Jesus drives out the moneychangers and turns over the tables of those selling doves in Matthew 21:12-13, quoting the prophet Jeremiah that they have made the temple into a den of robbers, because they were extorting the poor. One could only buy an animal acceptable to the priests for sacrifice in the temple, and had to use the temple currency. They were extorting money at the exchange, and sometimes selling animals that would be rejected by the priests, thereby swindling the poor.

On this Reign of Christ Sunday, we remember that Christ’s kingdom is not of this world—and yet, we know from the vision at the end of Revelation, that one day there will be a new heaven and earth, where the dividing line between heaven and earth, death and life, will cease to be. But there will come a time when Christ shall come again—into our world and into our lives in a new way. All our images of God on a throne, of Christ coming on clouds—these are metaphors, images to help us understand, but Christ’s reign is not of this world. We cannot fathom it, but we know that God is above all, beyond all, and yet, with us right now.

Call to Worship (from Revelation 1:5-6, 8)
Jesus Christ is the faithful witness, the firstborn of the dead,
The king above all kings on earth.
The one who loved us has freed us from our sins,
And has made us to be a kingdom, a beloved community in Christ.
We are now all priests to one another, serving God together,
To Christ be the glory and dominion forever, amen!
“I am the Alpha and the Omega,” says the Lord God,
The one who is, who was, and who is to come, the Almighty.

Prayer of Brokenness/Confession
Ancient One, we confess to You that our vision is short-sighted.
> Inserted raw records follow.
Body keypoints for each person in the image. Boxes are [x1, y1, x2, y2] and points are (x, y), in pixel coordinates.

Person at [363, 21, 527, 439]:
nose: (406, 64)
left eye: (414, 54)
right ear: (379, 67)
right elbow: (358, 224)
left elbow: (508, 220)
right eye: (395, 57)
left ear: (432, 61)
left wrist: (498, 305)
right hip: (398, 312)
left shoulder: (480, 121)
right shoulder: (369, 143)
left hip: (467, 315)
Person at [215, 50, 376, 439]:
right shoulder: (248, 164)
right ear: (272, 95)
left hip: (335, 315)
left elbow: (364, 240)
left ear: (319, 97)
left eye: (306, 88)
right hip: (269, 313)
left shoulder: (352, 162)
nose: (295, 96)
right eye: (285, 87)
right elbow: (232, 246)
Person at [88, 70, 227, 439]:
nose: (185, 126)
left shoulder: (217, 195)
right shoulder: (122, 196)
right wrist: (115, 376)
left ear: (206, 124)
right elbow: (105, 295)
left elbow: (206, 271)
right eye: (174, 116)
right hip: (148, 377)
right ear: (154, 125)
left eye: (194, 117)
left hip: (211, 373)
We see what is in front of us. We perceive only in short segments of time. We become busy with to-do lists and tasks. We worry and fret over the news that is in front of us one week, and forgotten the next. Forgive us for our short-sightedness. Ancient of Days, call us into the long view. Call us into dwelling in Your reign, which is eternal, and far beyond our imagination or understanding. Help us to know You are present with us now and always. In the name of Christ, who came to be with us, who is with us now, and who is coming again, we pray. Amen.

God is always present with us now, in this moment. Breathe deeply, and breathe in the Spirit of God. Open your hearts, and receive God’s love in Jesus Christ. Awaken your understanding, and know that God is beyond time, God is beyond this world, and God’s reign is forever. You belong to God, and God is with you, now and always. Amen.
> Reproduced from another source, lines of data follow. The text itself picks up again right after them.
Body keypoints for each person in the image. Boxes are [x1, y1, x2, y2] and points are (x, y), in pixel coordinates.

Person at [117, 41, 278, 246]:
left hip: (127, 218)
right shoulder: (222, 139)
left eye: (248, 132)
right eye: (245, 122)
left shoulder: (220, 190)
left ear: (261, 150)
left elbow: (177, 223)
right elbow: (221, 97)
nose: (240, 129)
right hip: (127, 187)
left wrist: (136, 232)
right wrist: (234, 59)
Eternal God, we hold the paradox that You are doing something new, and something ancient, now. You are with us, and are still coming. You came before and will come again. Your reign is now, and Your kingdom is coming. We cannot wrap our minds fully around the concept of eternity, but we know this: Your love is with us now, and was with us before we came to be, and will be with us in a new way. May we begin to understand all things by trusting in this truth: You love us, always. Amen.